Nunca quise indagar si semejante repulsa hacia la oscuridad correspondía a algún episodio concreto de su vida privada, a pasajes poco claros de su biografía. Jamás dio pie para que hablásemos de tales asuntos. Lo importante, no se cansaba de reiterar, era no caer en sofismas. Para ella, pensar era una actividad a tiempo completo que requería entrega, pasión y cuidado. Le daba mucha pena ver cómo, últimamente, parecíamos asistir a la extinción del pensamiento a través del propio pensamiento. A veces, decía, daba la impresión de que la filosofía se había convertido en una especie de mantis religiosa que, habiéndose apareado ya con todos los conceptos, sin haber dado a luz certidumbre alguna, terminaba autofagocitándose hasta su completa aniquilación. Me costaba seguirla cuando se ponía así de profunda. Pero esto no ocurría a menudo. La mayoría de las veces le gustaba disertar en otro tono, mientras paseaba, o sentada en un banco, en la terraza de un café, e incluso en la parada del autobús. A su manera, lo que le atraía eran los vínculos entre la filosofía y la poesía, lo cual casaba muy bien con su modo de discurrir… a lo Jenga. Escribía con bolígrafo (casi siempre mordisqueado por el capuchón) en servilletas de papel. Creaba de esta guisa versos manuscritos que apilaba en series sucesivas de estrofas, tan repletas de palabras que, al principio, parecían más prosa que poema. Y luego, una a una, las iba quitando, con cuidado, hasta quedarse con el precario equilibrio de, por ejemplo, una de sus últimas composiciones…

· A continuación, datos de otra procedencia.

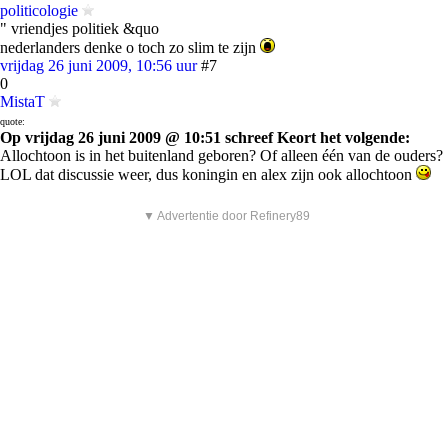
politicologie
" vriendjes politiek &quo
nederlanders denke o toch zo slim te zijn
vrijdag 26 juni 2009, 10:56 uur
#7
0
MistaT
quote:
Op vrijdag 26 juni 2009 @ 10:51 schreef Keort het volgende:
Allochtoon is in het buitenland geboren? Of alleen één van de ouders?
LOL dat discussie weer, dus koningin en alex zijn ook allochtoon
▼ Advertentie door Refinery89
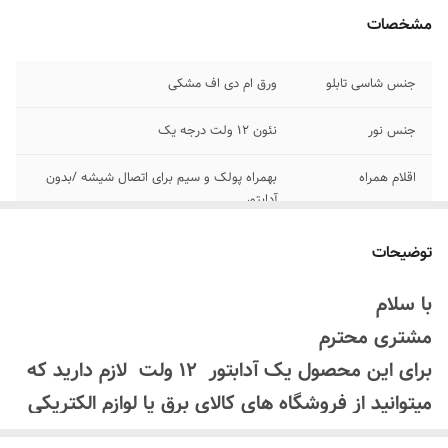
مشخصات
جنس شاسی تابلو
ورق ام دی اف مشکی
جنس نور
نئون ۱۲ ولت درجه یک
اقلام همراه
بهمراه پولک و سیم برای اتصال شیشه /بدون
آدابتور
روش نصب کردن
با پولک و سیم و چسب ۱۲۳تابلو رو نصب کنید
توضیحات
پرداخت اقساطی
۴ قسط ترب پی و اسنپ پی
با سلام
مشتری محترم
مناسب
کافه کافی شاپ رستوران سوپر مارکت قهوه
فروشی کافه قهوه
برای این محصول یک آدابتور 12 ولت لازم دارید که
میتوانید از فروشگاه های کالای برق یا لوازم الکتریکی
تهیه کنید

Así era Sofía, mi madre. Una mujer autodidacta que nunca pisó una universidad y de la que acabé siendo su único alumno, heredero de su legado intelectual, compartido en horas y horas de casera conversación. Uno de los pocos temas que no llegamos a tocar en vida fue el de la religión. En su lecho de muerte se cuestionó si la divinidad existía o no, y si, de hacerlo, sabría jugar, no a los dados… sino a la Jenga. ¿Te imaginas que así fuera?, me preguntó, con esa vocecita suya de niña curiosa, instantes antes de levantar su definitivo vuelo de lechuza hacia la larga noche. Sería una buena manera de pasar la eternidad, elevando pensamientos que, luego, al final, terminasen derrumbados como infinitos escombros de lo inefable.